Both IFFIm and the IFRC are using the capital markets for debt-based funding. There are other models that offer insurance, too.
Re:focus’s concept — the resilience bond — is one of these. This starts with the idea of a standard cat bond. But the bond issuance is aligned with the development of a project that boosts resilience.
The coupon on a standard cat bond is linked to the expected loss from the disaster it covers. With the resilience bond, once the project is completed, the expected loss falls, and as a result the coupon on the bond is reduced. In this way, the issuer gains what re:focus calls a “rebate” from the coupon savings. Savings can be matched against the cost of resilience projects.
By combining project development and insurance, this is quite complicated, and it might be simpler to refine existing tools first. But it is an intriguing idea in that it confronts short-termist policymakers with the savings from resilience projects.
Vajjhala says her resilience bonds have not yet been issued because of the time taken to design and develop infrastructure, but she is “quite optimistic” about issuance in the next year or so.
Transferring this idea to pandemics presents difficulties. Resilience bonds are designed for discrete events like hurricanes, rather than something like a pandemic, which has a different timescale. In addition, measuring and modelling the expected reduction in loss thanks to infrastructure to protect against a natural disaster would be easier than doing it for a policy related to pandemics.
However, over the longer term, there is the potential for progressing the concept to more complicated projects.
“Start where there is data, start where there is investment, and figure out if we can create that value capture mechanism,” says Vajjmara. “And then push into areas where there’s less data or more uncertainty.”
Pick and mix
A fourth model for using finance to manage disaster comes from Martinez-Diaz and Sidner. They focus on the national level, and think developing countries can benefit from using a range of instruments for different levels of risk.
These instruments include insurance products like cat bonds, national reserve funds and catastrophe contingent credit lines, which are pre-approved development loans that can be drawn when required.
In the case of pandemics, Martinez-Diaz says: “There are moments when governments will need the money more quickly than the markets may be comfortable providing, and so in those cases what you need is contingent credits or you need national reserve funds.”
The World Bank has supported the coronavirus response through a credit line called the Catastrophe Deferred Drawdown Option (Cat-DDO).
“That tool showed how it can quickly disperse money to governments without the need for the market to agree to the model,” says Martinez-Diaz.
Cat bonds need more experimentation around triggers and models, and at present may not be so cost-effective for insuring against more frequent events. Martinez-Diaz says that the cost and complexity of issuing cat bonds puts off developing countries.

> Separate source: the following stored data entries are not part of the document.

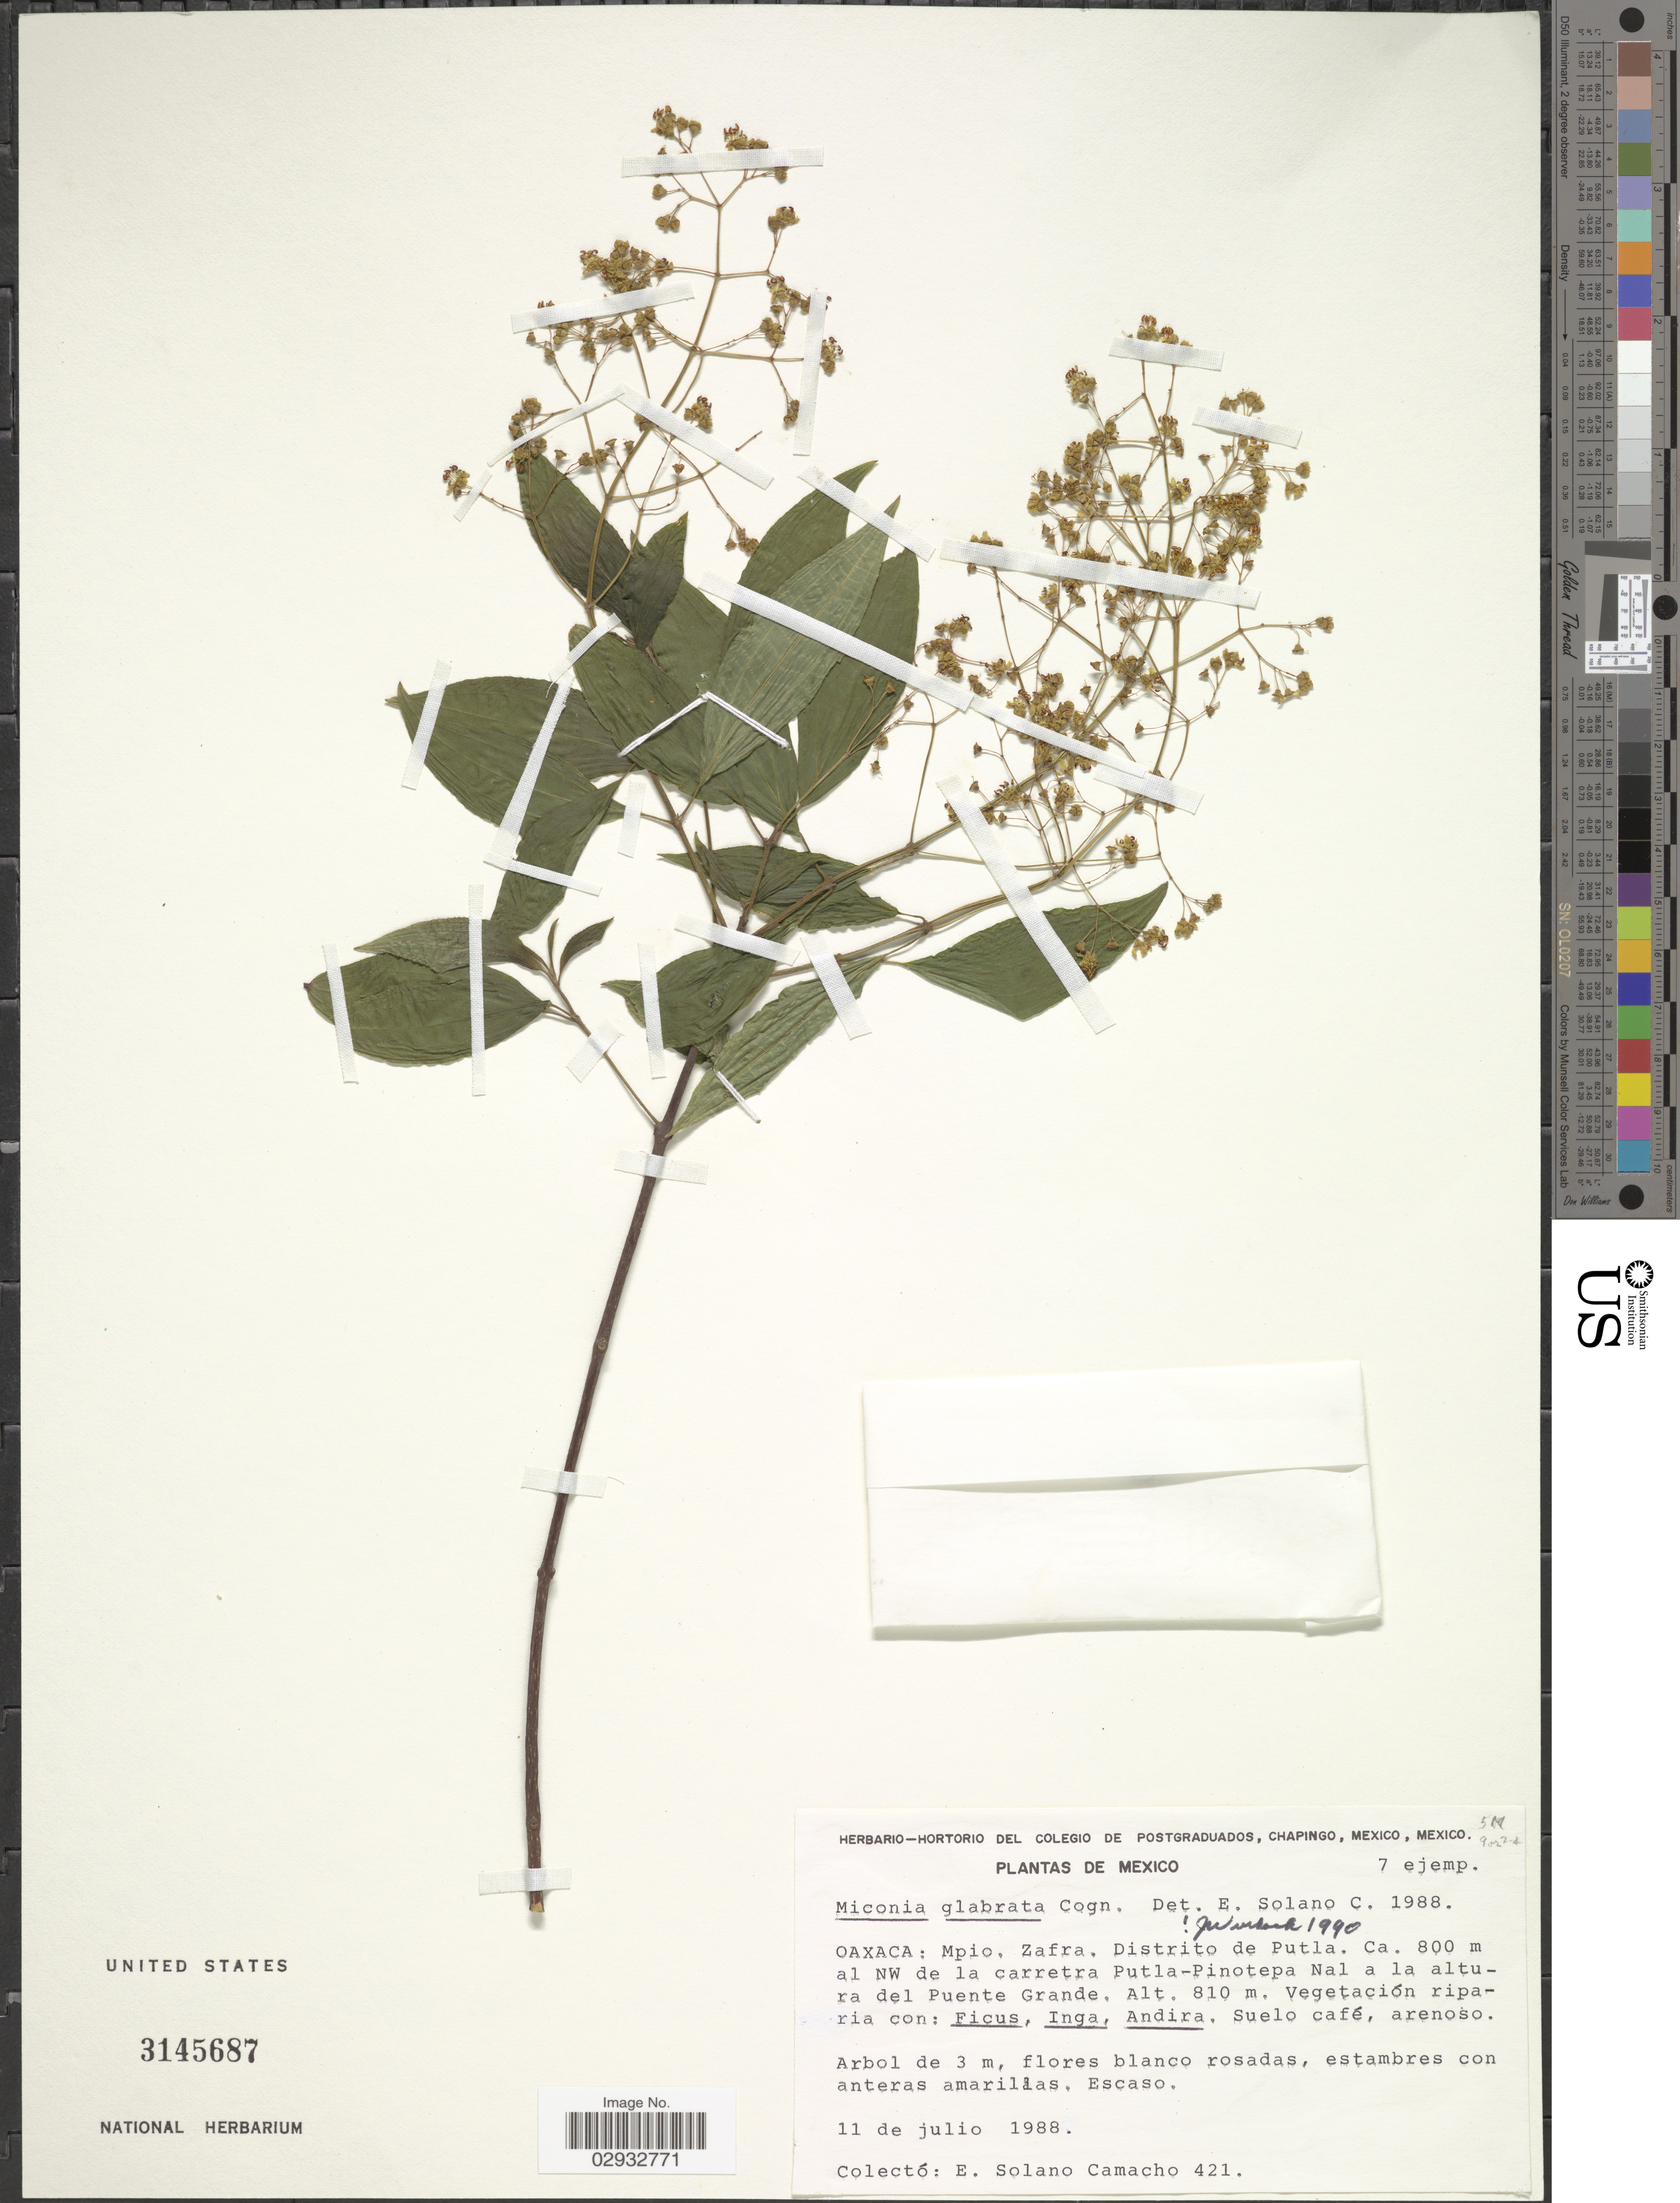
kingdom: Plantae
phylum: Tracheophyta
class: Magnoliopsida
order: Myrtales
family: Melastomataceae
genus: Miconia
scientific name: Miconia glabrata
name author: Cogn.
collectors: E. Solano C.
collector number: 421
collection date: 1988-07-11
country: Mexico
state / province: Oaxaca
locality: Mpio. Zafra. Distrito de Putla. Ca. 800 m al NW de la carretera Putla-Pinotepa Nal a la altura del Puente Grande.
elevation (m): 810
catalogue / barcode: US 3145687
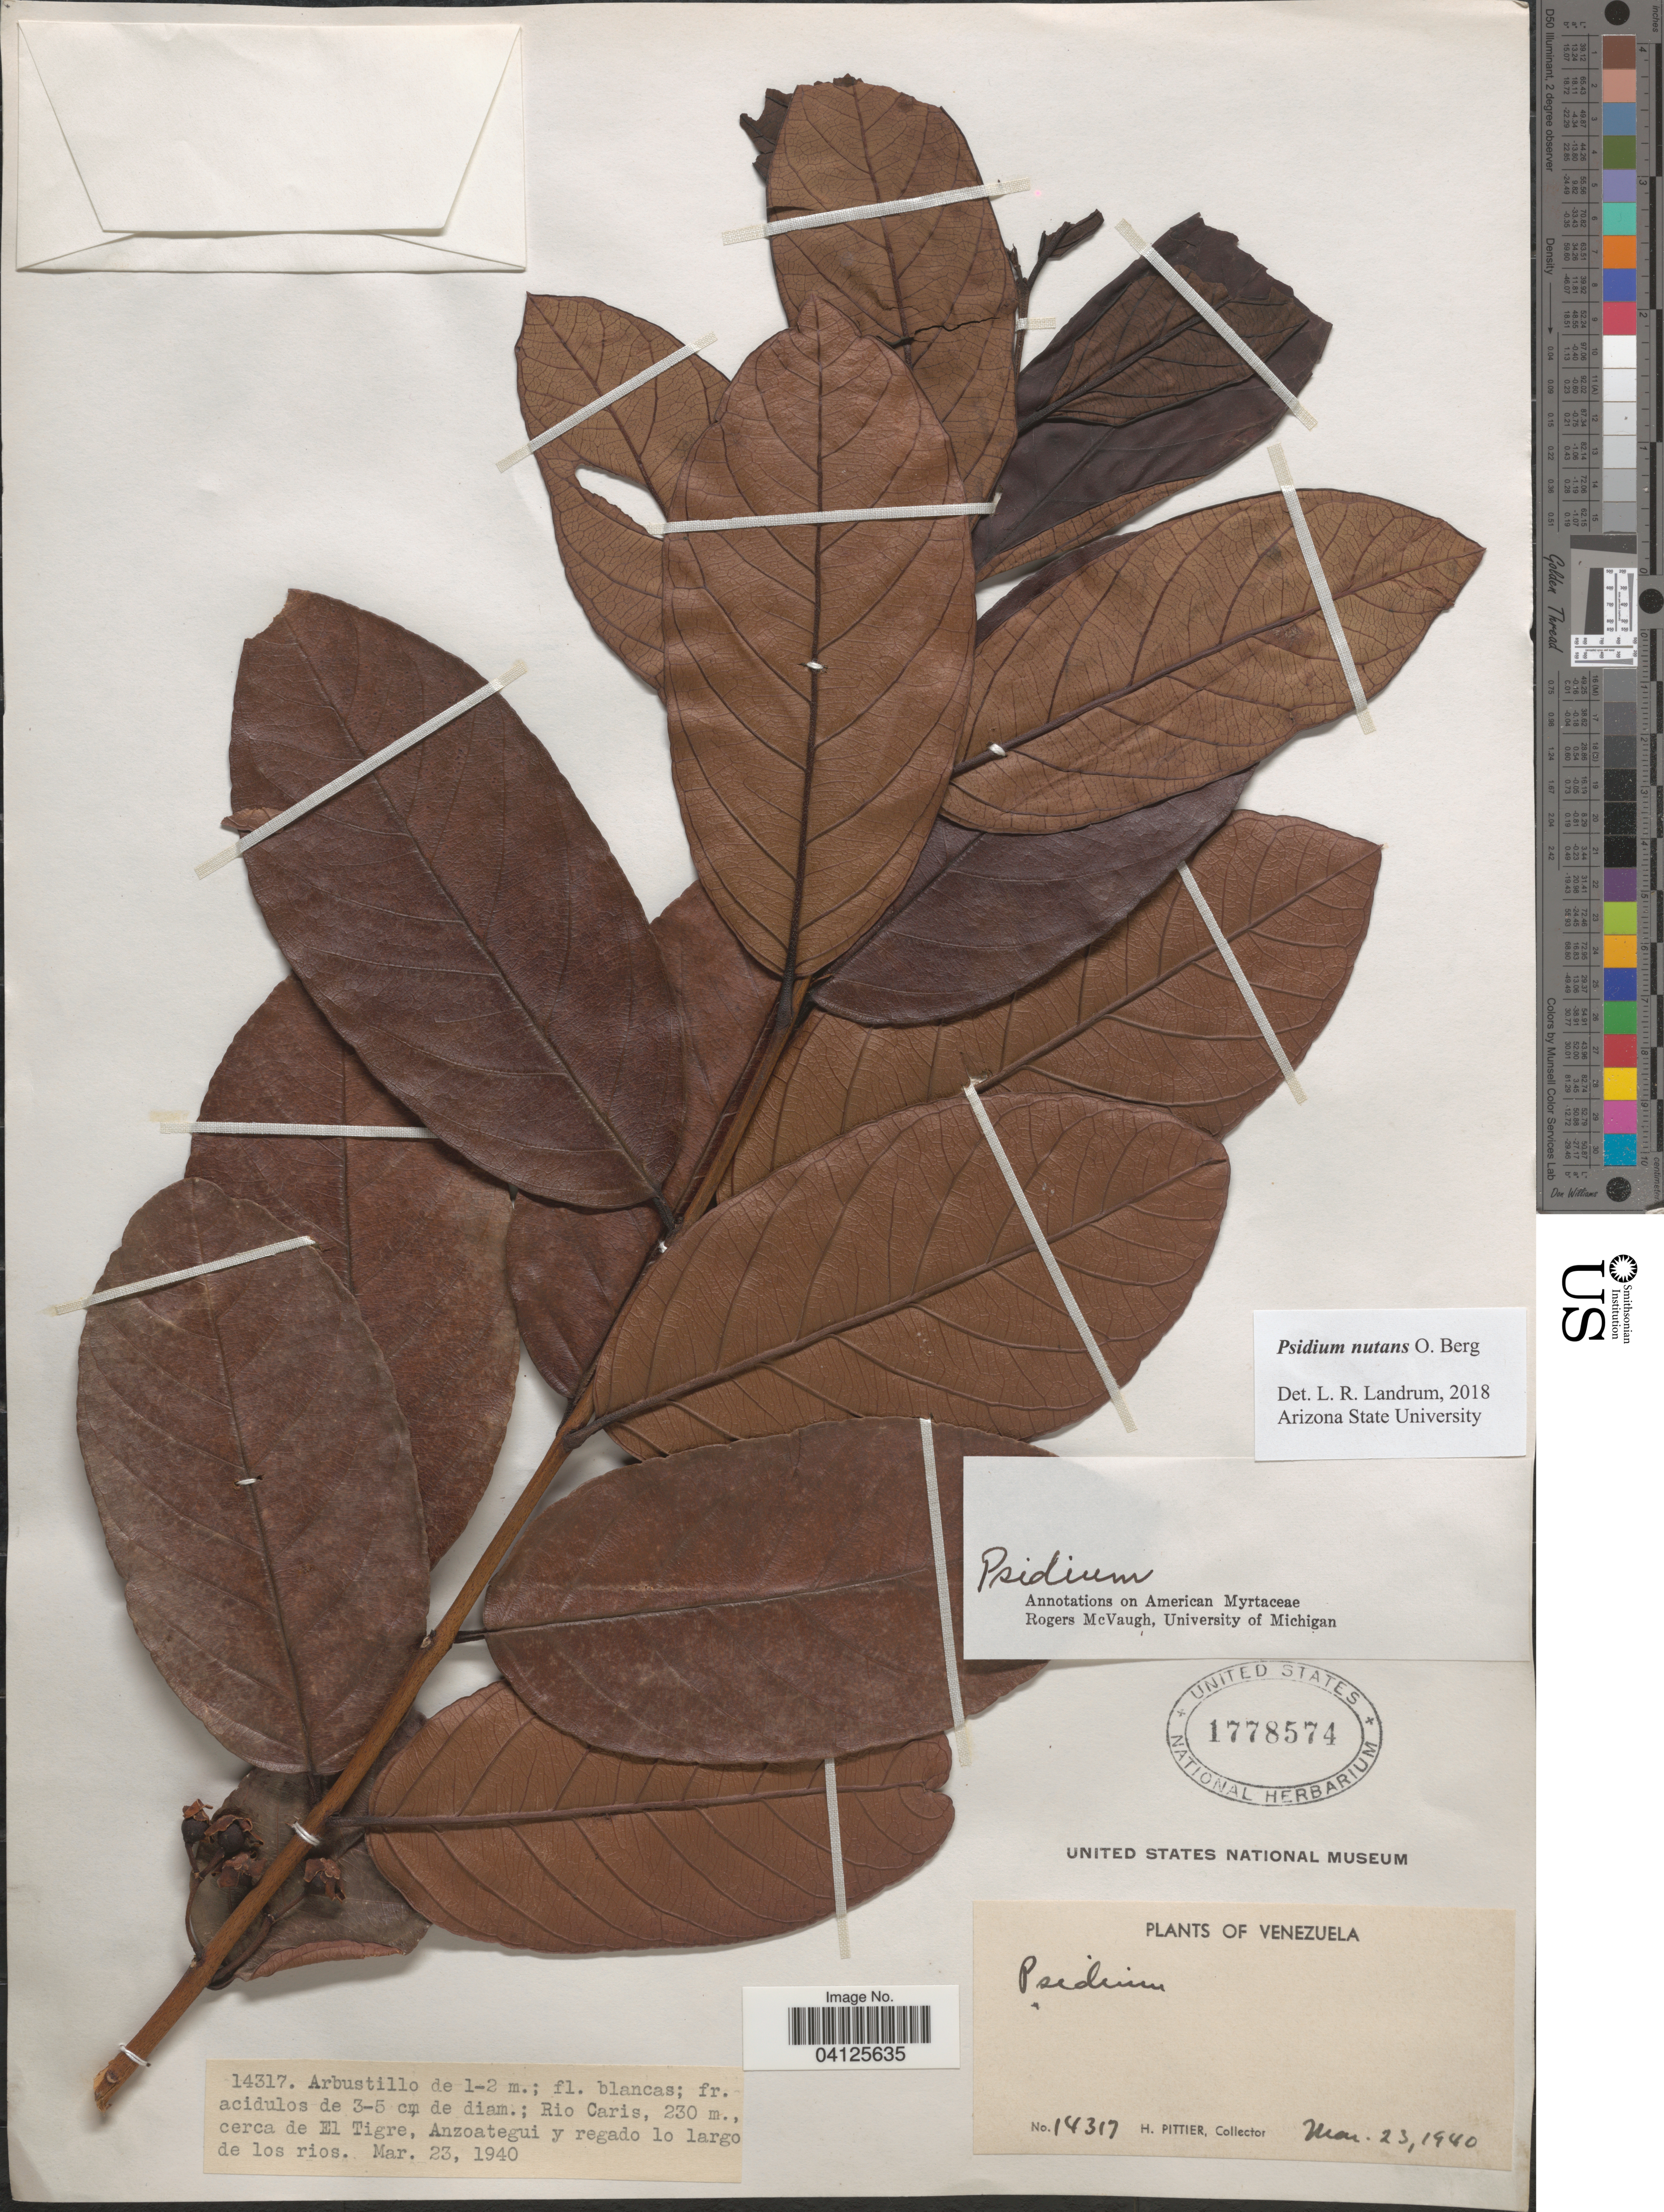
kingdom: Plantae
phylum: Tracheophyta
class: Magnoliopsida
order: Myrtales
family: Myrtaceae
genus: Psidium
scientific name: Psidium nutans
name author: O. Berg in Mart.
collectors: H. F. Pittier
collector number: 14317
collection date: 1940-03-23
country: Venezuela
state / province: Anzoátegui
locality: Rio Caris, cerca de El Tigre, Anzoategui y regado lo largo de los rios.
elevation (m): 230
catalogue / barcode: US 1778574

Those in the capital markets interested in finding a solution for future epidemics have a range of ideas to explore, from conventional debt issuance to cat bonds and more complicated mechanisms.
It will be difficult to ensure funds can be released at the right time while at an acceptable price. Focusing on prevention rather than purely reaction is also essential.
But it is time for the best minds to get their heads together.